The most important protocols, classes and value types that could be useful to consider if building an input system with a similar approach as I've done.

  • InputDevice: This is a protocol that provides the basic ins and outs to communicate with any kind of input device. So any new device type implements this protocol and makes it possible for the system to interact with the device. So any class like Gamepad, Mouse or Touch adapts to this protocol and this is where the unique code is to translate between the device and the input system.
  • InputBinding: Is a protocol that holds a reference to the InputAction it belongs to and is adapted by Input devices to provide the unique elements. This is the bridge to how the input device passes along an event to an InputAction so the event can be triggered for the game to use. We have things like GamepadBinding and KeyInputBinding that provide their own unique implementation to bridge between the device and the action.
  • InputAction: This is the working class hero. This is where all device events end up; the values are processed and also transformed when necessary. For instance, there can be processing of input smoothing or calculation of analog values on digital-only devices based on time since triggered. This is where the game can query for current values and check the state of actions at any time.
  • InputGroup: This value type organizes and toggles the actions associated with the group.

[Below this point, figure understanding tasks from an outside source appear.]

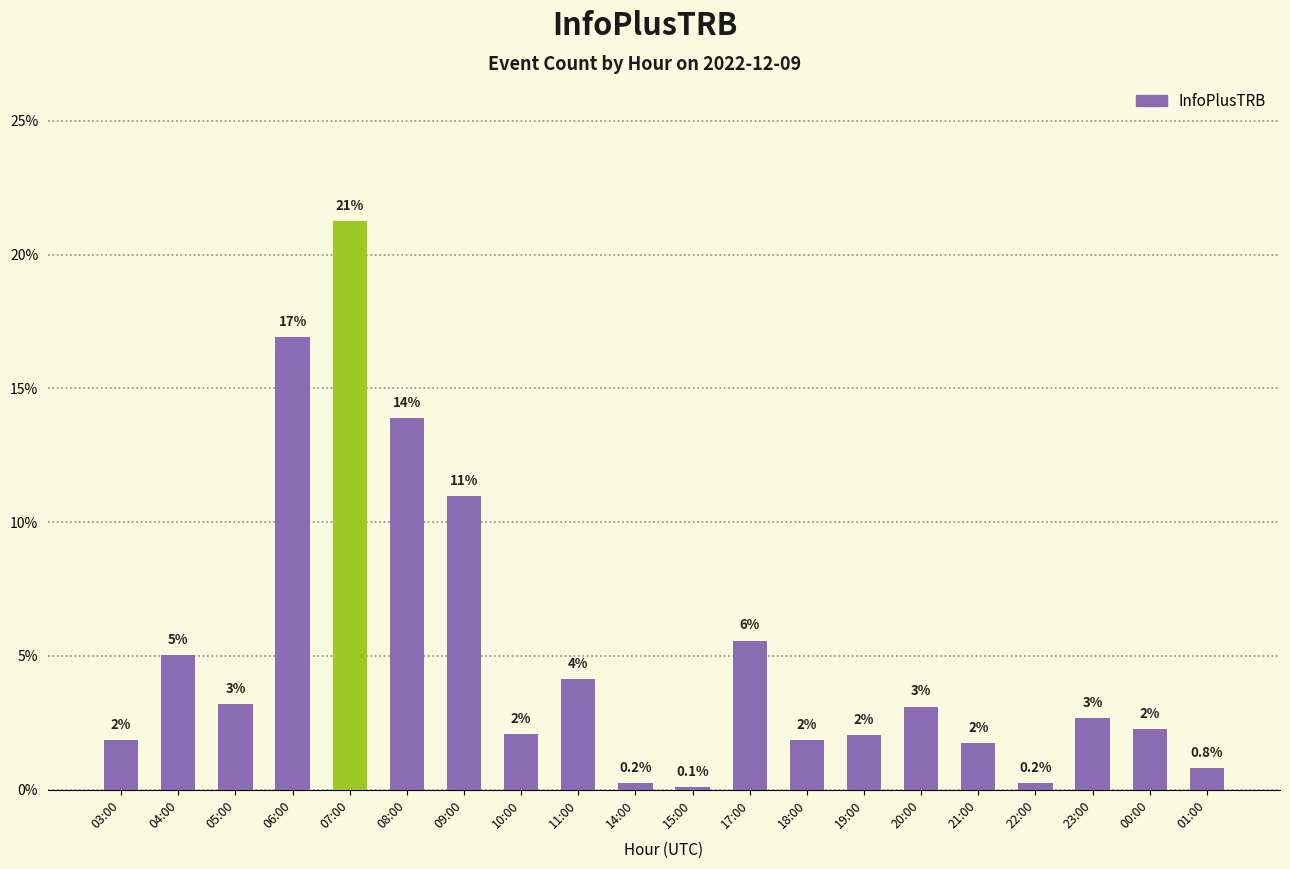

Are the bars horizontal?

No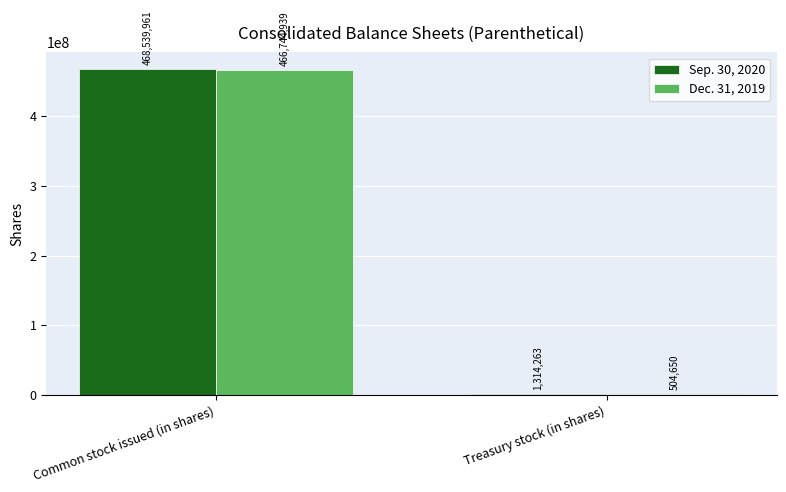

At which category is the sum across all series the highest?

Common stock issued (in shares)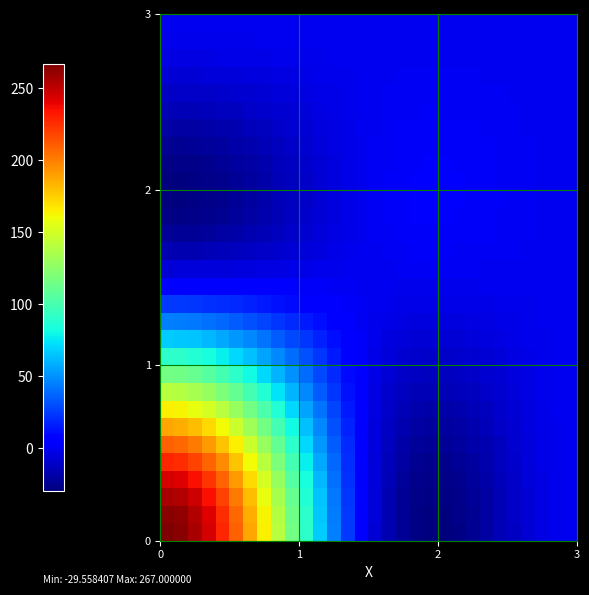

How many distinct data groups are displayed?

30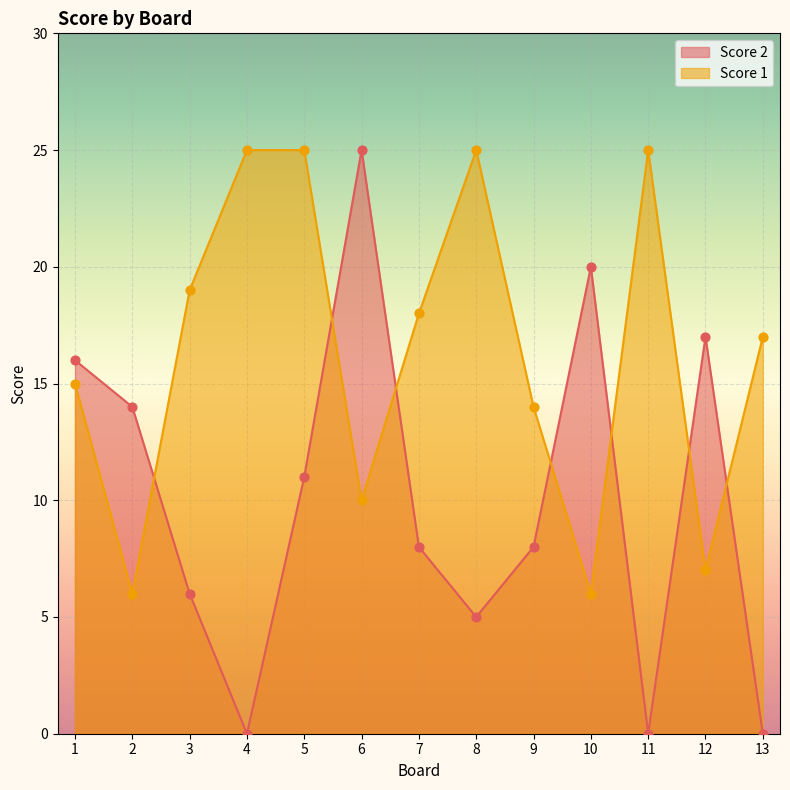

Which series reaches the maximum Y coordinate?

Score 2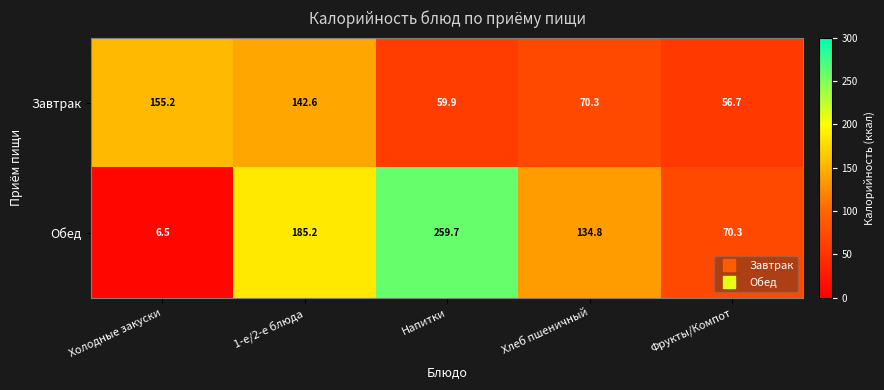

What is the difference between the second highest and second lowest values in the Обед series?

114.9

These four are the core functionality of the system. On top of them is the Input singleton that makes it easy to interact with the package, and that's pretty much it.

Then there are quite a lot of additional code to handle special cases like laying out the virtual touch input controller and everything related to that.


Making the gameplay logic and algorithms is the easy part of game development. Making input systems is hard, but it pays off and is well worth the time to get it done right.

Then there's always the management of UI states... But that's a story for another day.